*OBIETTIVO*
Riprendi il brano su Stojković e sulla partita fra Argentina e Jugoslavia giocata a Firenze nel 1990, e prosegui il racconto a partire dalla sua ultima frase.

*ESTRATTO DELLA PAGINA*
__________

Il fine giustifica i fessi

La geometria è l’arte di ragionare bene a partire da figure disegnate male.
Antonio Fasano, Stefano Marmi, Meccanica analitica

Effimeri arabeschi

Firenze, 30 giugno 1990. Dato il luogo, è facile capire che stiamo per parlare di arte. Guardando bene la data, però, i più maniaci probabilmente sospettano che non abbia affatto intenzione di parlare di Michelangelo, di Brunelleschi o Ghiberti, e in effetti è così. L’artista di cui andremo a narrare le gesta è un calciatore: Dragan Stojković detto «Piksi», centrocampista della Jugoslavia.
Quel giorno, a Firenze, si incontrano infatti due squadre che non potrebbero essere più diverse. Una, l’Argentina, è un insieme di dieci onesti artigiani del pallone con un compito ben preciso: dare la palla a Diego Armando Maradona, l’unico del gruppo che sappia cosa farne. L’altra, la Jugoslavia appunto, di talenti in campo ne ha anche troppi: Dejan Savićević, Robert Prosinečki, Safet Sušić. Oltre a Stojković. L’allenatore Ivan «Ivica» Osim, durante una conferenza stampa, si metterà a ridere quando un giornalista italiano gli dirà che Azeglio Vicini ha problemi a trovare una posizione in campo per Roberto Baggio: «Beato lui. Io, di uomini come Baggio, ne ho sei...». Ma tra i sei, dovendo scegliere, non c’è dubbio: quello più forte, quello fondamentale, quello sicuro di giocare sempre è Dragan Stojković.

__________

*INFORMAZIONI ESTRATTE*
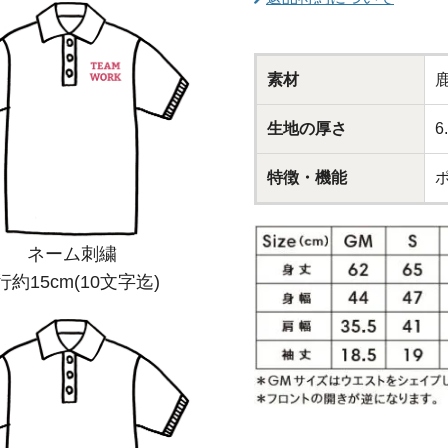
素材
生地の厚さ
特徴・機能
ネーム刺繍
行約15cm(10文字迄)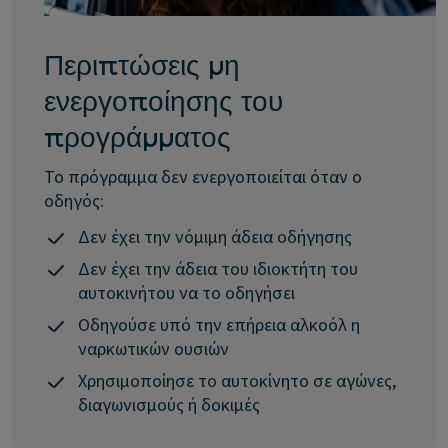
Περιπτώσεις μη
ενεργοποίησης του
προγράμματος
Το πρόγραμμα δεν ενεργοποιείται όταν ο
οδηγός:
Δεν έχει την νόμιμη άδεια οδήγησης
Δεν έχει την άδεια του ιδιοκτήτη του
αυτοκινήτου να το οδηγήσει
Οδηγούσε υπό την επήρεια αλκοόλ η
ναρκωτικών ουσιών
Χρησιμοποίησε το αυτοκίνητο σε αγώνες,
διαγωνισμούς ή δοκιμές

__________

*RISPOSTA*
Abbiamo quindi due giocatori che non si potrebbero pensare più diversi, in due squadre che non potrebbero essere meno simili, prodotto fra l’altro di due nazioni diametralmente opposte quanto a origine, senso di appartenenza, destino.
Diverso, molto diverso, anche il modo di giocare la palla.
Maradona, quando dribbla, punta la porta avversaria senza se e senza ma. Una volta ricevuta la palla, se decide che è il caso di fare gol non sente storie: va verso la porta scartando qualunque avversario gli si pari davanti, come nella memorabile partita contro l’Inghilterra dei mondiali precedenti. Stojković, invece, quando inizia a dribblare quasi sempre si ritrova a correre palla al piede circondato da nugoli di avversari. Anche lui verso la porta, sì, ma quella sbagliata. La sua.
Anche la traiettoria che i due disegnano sul campo è diversa. Maradona, come si è detto, punta dritto al bersaglio, in maniera lineare, accelerando e decelerando quel tanto che basta per meleggiare l’illuso difensore di turno, che non solo non riesce a togliergli il pallone ma nemmeno a falciarlo; Stojković, dal canto suo, inizia a tracciare sul manto erboso dei veri e propri arabeschi, effimeri esempi di arte islamica apparentemente incomprensibili, ma con un significato ben preciso.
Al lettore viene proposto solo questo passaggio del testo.